It wasn't so long ago that the facilities management (FM) team stalked the corridors of office buildings with greasy blue coats and large bunches of keys. That image is now as out of date as carbon paper and typing pools: Today's facilities manager is more likely to be found in a white short-sleeved shirt behind a 21-inch flat-screen monitor looking at CAD drawings and updating an asset database in a high-tech basement lair.
Well, you know, because... I don't wear white, short-sleeved shirts, first of all (overall, I think we FM'ers are a handsome and stylish bunch).
Secondly, and most important... I do NOT have a 21" flatscreen... I have a 20" AND a 19" (Facility Managers scavenge, ok we don't have big budgets like the data center does).
Seriously, the above quote is the opening paragraph of an article for those IT guys that manage servers, etc and tells what an asset their Facility Manager can be to them.
Although, it does make the assumption that a facility of any reasonable size has a working CAFM system in place.
A facility manager can help with a number of environmental factors, purely because he has a complete overview of a building and its current and planned future uses — something IT staff probably lack. "Obviously you don't want the IT department creating a data center when there are kitchens on the floor above because of the danger of leaks," Janus points out.
But the real issues are power and air conditioning. Air conditioning is the number one consumer of power. Servers, as anyone who has worked in a data center can testify, generate a great deal of heat. The high density racks that are becoming increasingly common in today's data centers consume vast amounts of power, and a similar amount of power is needed to dissipate this heat. That makes the planning and layout of the data center, and the provision of power and air conditioning equipment, crucial.
This falls clearly under the FM purview.
How can FM help? In an organization of any size, it's likely that the facility managers will have a computer aided facility management (CAFM) package at their disposal. Among other things, a CAFM will usually store CAD floor plans of the building and a database of assets. For the data center, this will likely include plans showing the layouts of racks. In many cases, the database will hold the location of each server, the applications running on these servers, and information about the departments that "own" each application, where relevant.

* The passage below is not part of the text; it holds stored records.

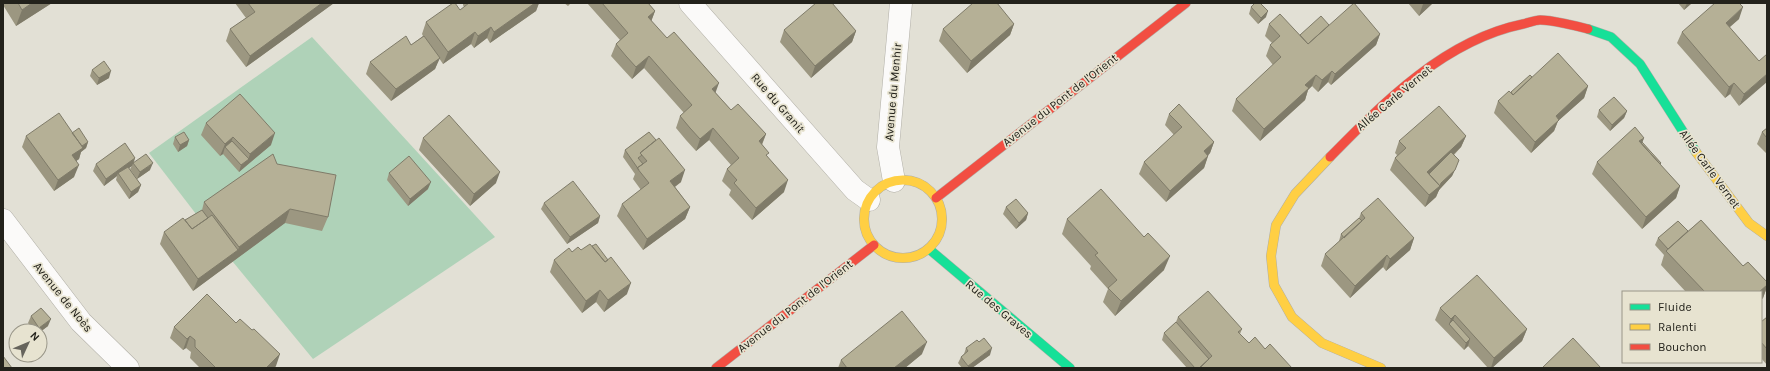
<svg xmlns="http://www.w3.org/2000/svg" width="1770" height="371" font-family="Karla,sans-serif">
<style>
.garden{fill:#afd2b8}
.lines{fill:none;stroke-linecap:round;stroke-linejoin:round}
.street-casing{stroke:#b0aea6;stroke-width:23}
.fast-casing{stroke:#b0aea6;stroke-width:10}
.slow-casing{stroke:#b0aea6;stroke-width:10}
.jam-casing{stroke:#b0aea6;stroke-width:10}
.street{stroke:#fbfaf9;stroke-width:22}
.fast{stroke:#16e098;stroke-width:9}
.slow{stroke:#ffcf43;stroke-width:9}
.jam{stroke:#f24e42;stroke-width:9}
.wall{fill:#9c9781}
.shaded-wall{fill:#7f7b69}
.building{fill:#b5b096;stroke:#7f7b69}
.labels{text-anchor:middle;stroke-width:3.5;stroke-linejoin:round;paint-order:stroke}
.street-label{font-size:12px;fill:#23221b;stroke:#e7e3d0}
</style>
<rect width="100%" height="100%" fill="#e2e0d5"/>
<path class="garden" d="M312 37 495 237 313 359 233 262 149 153Z"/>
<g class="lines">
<g class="street-casing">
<path id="street" d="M690 3 855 190 869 200
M894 181 888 147 901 3
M3 220 81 322 128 368"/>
</g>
<g class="fast-casing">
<path id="fast" d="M1588 29 1611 37 1640 64 1696 152
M929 249 1070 368"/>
</g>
<g class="slow-casing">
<path id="slow" d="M1696 152 1749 223 1767 236
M1330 157 1295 194 1276 225 1271 256 1274 285 1292 317 1322 343 1381 368
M864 219a39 39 0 1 1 78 0a39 39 0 1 1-78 0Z"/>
</g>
<g class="jam-casing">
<path id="jam" d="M1330 157C1384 102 1445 40 1523 24 1528 23 1535 20 1540 20 1551 20 1577 26 1588 29
M936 198 1186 3
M716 368 874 245"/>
</g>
<use href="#street" class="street"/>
<use href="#fast" class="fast"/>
<use href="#slow" class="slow"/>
<use href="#jam" class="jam"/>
</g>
<path class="wall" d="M3 3H52L16 26 3 5Z
M235 3H334L246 67 226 41 230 29 246 18Z
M463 3H539L536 11 490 43 487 38 474 48 471 44 443 64 439 58 435 69 391 101 366 74 370 62 411 45 423 36 422 34 426 22 460 10 464 7 463 5Z
M564 3H571L568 6Z
M587 3H648L655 11 651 21 731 110 766 134 762 145 784 192 752 220 729 195 731 190 722 181 727 169 731 165 709 140 696 151 686 140 676 128 680 116 684 113 644 68 632 79 621 67 611 56 616 44 620 40Z
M1408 3H1433L1419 16Z
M1678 3H1692L1684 10Z
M1251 7 1266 17 1258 24 1249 14Z
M1739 19 1729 27 1759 61 1739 106 1730 94 1725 98 1677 43 1682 32Z
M1014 24 1010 35 967 73 939 41 943 29Z
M1269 24 1300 35 1329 25 1380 34 1376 45 1331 85 1328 82 1318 92 1312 86 1308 90 1305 100 1260 141 1232 111 1236 99 1273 65 1266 56 1270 45 1272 43 1265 36Z
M784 30 856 31 852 42 811 78 780 42Z
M92 70 109 78 97 85 90 76Z
M1532 77 1588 86 1584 98 1558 121 1554 131 1531 153 1494 113 1498 101Z
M1599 110 1627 111 1624 118 1610 131 1597 117Z
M1169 114 1214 142 1210 153 1208 156 1204 168 1166 202 1139 174 1144 162 1174 135 1165 125Z
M206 123 271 145 239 172 223 154 220 156 201 135Z
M1767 128V154L1757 144 1762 132Z
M649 132 681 182 675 187 690 207 685 219 643 250 617 216 622 204 641 190 633 179 635 174 623 157 625 150Z
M72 133 88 142 86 148 81 152 79 159 76 161 74 177 54 191 22 147 26 136Z
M1466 136 1461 147 1454 155 1459 160 1452 176 1439 190 1436 197 1425 207 1390 170 1395 158 1397 155 1395 153 1399 141Z
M175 137 189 140 187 146 178 152 173 144Z
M423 138 496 183 470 206 419 150Z
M1644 138 1642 142 1661 163 1660 165 1680 186 1676 198 1642 229 1592 174 1597 162Z
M135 158 134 162 150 170 137 179 130 169 132 166 129 168 141 185 138 192 129 199 116 180 117 176 104 186 93 171 96 164Z
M277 164 328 217 322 231 285 223 193 291 160 244 164 232 185 220 202 210 204 202Z
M389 173 428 189 408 206 387 180Z
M544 203 600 216 598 223 567 244 541 209Z
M1006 207 1028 213 1026 220 1016 229 1003 214Z
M1361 213 1414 238 1410 250 1386 271 1383 267 1350 298 1321 266 1325 254 1339 242V241L1341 234 1359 218Z
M1067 219 1164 270 1115 316 1103 302 1108 289 1090 269 1091 266 1062 234Z
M1701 220 1743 266 1748 262 1767 282V287L1763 298 1761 300V292H1686L1661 265 1664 255 1655 245 1658 238 1678 221 1688 231Z
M581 250 627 294 604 312 596 302 582 313 550 272 554 260 572 252Z
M1440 308 1527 329 1522 341 1492 368H1488L1468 346 1464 350 1435 320Z
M31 316 48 326 40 332V331H34L28 323Z
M1178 317 1242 329 1240 334 1249 343 1265 349 1292 368H1187L1162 340 1164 333 1176 322Z
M1767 317V365L1761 358V322Z
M174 327 276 366 274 368H200L190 358 191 352 186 348 183 350 170 338Z
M966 348 990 355 972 368H962L958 363 961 357 964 354Z
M922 354 905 368H838L841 360Z"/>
<path class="shaded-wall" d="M32 3H52L16 26 22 10Z
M322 3H334L246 67 250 56Z
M535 3H539L536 11 490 43 494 32Z
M1424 3H1433L1419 16 1423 4Z
M1687 3H1692L1684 10Z
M1743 7 1739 19 1721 35 1726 23Z
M655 11 651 22 648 17Z
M1268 11 1266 17 1258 24 1261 18Z
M1014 24 1010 35 967 73 971 61Z
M491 27 487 38 474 48 478 36Z
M856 31 852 42 811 78 815 66Z
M475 32 471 44 443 64 448 52Z
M1380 34 1376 45 1331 85 1335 74Z
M649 56 644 68 632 79 636 67Z
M440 58 435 69 391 101 396 89Z
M111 71 109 78 97 85 99 78Z
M1332 71 1328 82 1318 92 1322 80Z
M1767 74V82L1739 106 1744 94Z
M1316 75 1312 86 1308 90 1305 100 1260 141 1264 129 1305 85Z
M719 83 715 94 712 89Z
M1734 83 1730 94 1725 98 1729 87Z
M1588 86 1584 98 1558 121 1554 131 1531 153 1535 142 1556 116Z
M1627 111 1624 118 1610 131 1612 125Z
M713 128 709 140 696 151 700 139Z
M275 133 271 145 246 166 250 154Z
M766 134 761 146 759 141Z
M1466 136 1461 147 1428 179 1427 172Z
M233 137 229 148 225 147 223 154 220 156 225 144Z
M1644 138 1640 149 1639 141Z
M189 140 187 146 178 152 180 145Z
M88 142 86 148 81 152 79 159 68 167 72 155Z
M1214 142 1210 153 1200 163 1204 151Z
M1208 156 1204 168 1166 202 1170 191Z
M135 158 132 166 119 175 118 173 117 176 104 186 106 179Z
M249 159 246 166 239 172 241 165Z
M153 163 150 170 137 179 140 172Z
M79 165 74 177 54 191 58 180Z
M685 170 681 182 666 193 670 181Z
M1455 170 1452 176 1439 190 1436 197 1425 207 1429 195Z
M500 172 496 183 470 206 474 194Z
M788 180 784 192 752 220 756 208Z
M431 182 428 189 408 206 410 199Z
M141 185 138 192 129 199 131 192Z
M1680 186 1676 198 1642 229 1646 217Z
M690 207 685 219 643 250 647 239Z
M290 209 285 223 193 291 198 279 238 250 239 247Z
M1028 213 1026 220 1016 229 1019 223Z
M600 216 598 223 567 244 570 237Z
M1414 238 1410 250 1386 271 1390 259Z
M1387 255 1383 267 1350 298 1355 286Z
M1170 256 1164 270 1115 316 1121 301Z
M631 283 627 294 604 312 608 300Z
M1767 285V287L1763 298 1761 300V292H1759Z
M600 290 596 302 582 313 586 301Z
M1455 315 1451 326 1449 324 1451 319Z
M51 319 48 326 40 332V331H38L39 328Z
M1527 329 1522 341 1492 368H1491L1494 358Z
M190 336 186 348 183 350 187 339Z
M1470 339 1468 346 1464 350 1466 343Z
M927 342 922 354 905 368H894Z
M992 348 990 355 972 368H968V366Z
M280 354 276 366 274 368H266Z"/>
<path class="building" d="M18 3H32L22 10Z
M248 3H322L250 56 230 29 255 12Z
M453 3H455L460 10 469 3H535L494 32 491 27 478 36 475 32 448 52 426 22Z
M602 3H648L655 11 648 17 667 38 674 32 719 83 712 89 731 110 738 104 766 134 759 141 769 153 766 155 788 180 756 208 734 183 737 180 727 169 739 158 713 128 700 139 690 128 680 116 692 105 649 56 636 67 626 56 616 44 628 33Z
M816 3H832L856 31 815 66 784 30Z
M973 3H997L1014 24 971 61 943 29Z
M1255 3H1260L1268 11 1261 18 1251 7Z
M1354 3 1380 34 1335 74 1332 71 1322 80 1316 75 1305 85 1309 88 1264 129 1236 99 1281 57 1270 45 1280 36 1269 24 1280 14 1308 44Z
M1715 3H1739L1743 7 1726 23 1759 61 1767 54V74L1744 94 1734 83 1729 87 1682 32Z
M1321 16 1329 25 1308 44 1300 35Z
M406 36 411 45 424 36 440 58 396 89 370 62Z
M1558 53 1588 86 1556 116 1559 120 1535 142 1498 101 1509 91 1513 95Z
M104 61 111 71 99 78 92 70Z
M1530 75 1532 77 1513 95 1511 92Z
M240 94 275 133 250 154 233 137 225 144 206 123Z
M1614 97 1627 111 1612 125 1599 110Z
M1179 104 1214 142 1204 151 1208 156 1170 191 1144 162 1182 127 1169 114Z
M1439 106 1466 136 1427 172 1440 186 1429 195 1395 158 1406 148 1399 141Z
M59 113 83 148 72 155 79 165 58 180 26 136Z
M449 115 500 172 474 194 423 138Z
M1635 127 1644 138 1639 141 1680 186 1646 217 1597 162Z
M79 128 88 142 82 146 72 133Z
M1767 128V138L1762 132Z
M184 132 189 140 180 145 175 137Z
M649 132 656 140 640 153 642 155 638 158 643 164 637 168 639 170 625 150Z
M659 138 685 170 670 181 690 207 647 239 622 204 649 183 637 168 647 161 640 153Z
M232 141 249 159 241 165 225 147Z
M1642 142 1661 163 1660 164 1641 143Z
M125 143 135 158 106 179 96 164Z
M1451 152 1459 160 1455 170 1441 183 1438 191 1440 186 1429 174Z
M146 154 153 163 140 172 133 163Z
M273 154 277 164 336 175 328 217 290 209 239 247 204 202Z
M409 156 431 182 410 199 389 173Z
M128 167 141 185 131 192 118 173Z
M573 181 600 216 570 237 544 203Z
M1101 189 1144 237 1148 233 1170 256 1121 301 1108 288 1117 280 1095 255 1098 253 1067 219Z
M1378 198 1414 238 1390 259 1387 255 1355 286 1325 254 1365 218 1361 213Z
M1016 199 1028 213 1019 223 1006 207Z
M202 210 208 218 192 229 185 220Z
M212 215 238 250 198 279 164 232 183 218 192 229Z
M1359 218 1362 221 1344 238 1341 234Z
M1701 220 1743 266 1748 262 1767 282V285L1759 292H1705L1666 251Z
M1678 221 1688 231 1668 249 1658 238Z
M590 244 605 262 611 257 631 283 608 300 600 290 586 301 554 260 569 248 572 252 578 247 581 250Z
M596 244 608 260 605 262 592 246Z
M1477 275 1527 329 1494 358 1455 315 1451 319 1440 308Z
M1208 291 1242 329 1238 332 1249 343 1255 337 1265 349 1270 344 1292 368H1201L1200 367 1212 356 1178 317Z
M207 294 236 323 240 319 252 330 254 329 280 354 266 368H216L195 347V340L190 336 187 339 174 327Z
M41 308 51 319 39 328 31 316Z
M902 311 927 342 894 368H847L841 360Z
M1767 317V349L1761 342V322Z
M1453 320 1470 339 1466 343 1449 324Z
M1176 322 1209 359 1200 368H1195L1164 333Z
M984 338 992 348 968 366 961 357 968 351 966 348 977 340 979 342Z
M1573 338 1601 368H1542Z
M3 356 12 368H3Z"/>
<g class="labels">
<g class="street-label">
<text transform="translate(893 92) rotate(-85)" y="4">Avenue du Menhir</text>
<text transform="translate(1394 98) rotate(-40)" y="4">Allée Carle Vernet</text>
<text transform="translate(1060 100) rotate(-38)" y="4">Avenue du Pont de l'Orient</text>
<text transform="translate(778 103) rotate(49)" y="4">Rue du Granit</text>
<text transform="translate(1710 169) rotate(54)" y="4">Allée Carle Vernet</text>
<text transform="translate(63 297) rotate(51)" y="4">Avenue de Noès</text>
<text transform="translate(795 306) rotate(-38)" y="4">Avenue du Pont de l'Orient</text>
<text transform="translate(999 309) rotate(40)" y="4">Rue des Graves</text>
</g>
</g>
<rect width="1770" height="371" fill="none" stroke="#23221b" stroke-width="8"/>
<rect x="1622" y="291" width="140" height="72" fill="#e7e3d0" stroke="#999688"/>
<rect x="1630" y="304" width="20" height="6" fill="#16e098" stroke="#999688"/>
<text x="1658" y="311" font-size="12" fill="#23221b">Fluide</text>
<rect x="1630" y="324" width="20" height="6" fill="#ffcf43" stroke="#999688"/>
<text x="1658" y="331" font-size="12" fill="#23221b">Ralenti</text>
<rect x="1630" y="344" width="20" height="6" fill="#f24e42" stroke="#999688"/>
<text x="1658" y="351" font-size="12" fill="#23221b">Bouchon</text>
<g transform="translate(28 343) rotate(46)"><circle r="19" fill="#e7e3d0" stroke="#999688"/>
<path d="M0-3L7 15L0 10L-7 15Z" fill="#66645c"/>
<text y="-6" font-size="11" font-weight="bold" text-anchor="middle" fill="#23221b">N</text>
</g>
</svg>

Software tools can also carry out calculations to work out the amount of power that must be supplied in a given area of the data center, and the corresponding cooling capacity needed to remove the resulting heat. Information like this is clearly invaluable for the IT department because no matter what IT strategy is in place, the available power and cooling capacity presents constraints. The only way the IT department can be free to install and run the hardware it wants is if FM has already put in place the power and cooling it requires. And the only way for FM to know the IT requirements is for the two departments to communicate regularly.
It's okay, I'm not bitter... one day, that WILL be me.
I do support any effort to break down divisions and foster communication and sharing between different 'information kingdoms', which is a huge hurdle for any Facility Manager. We each have our specialized skills, knowledge and resources that help our buildings, systems and companies function.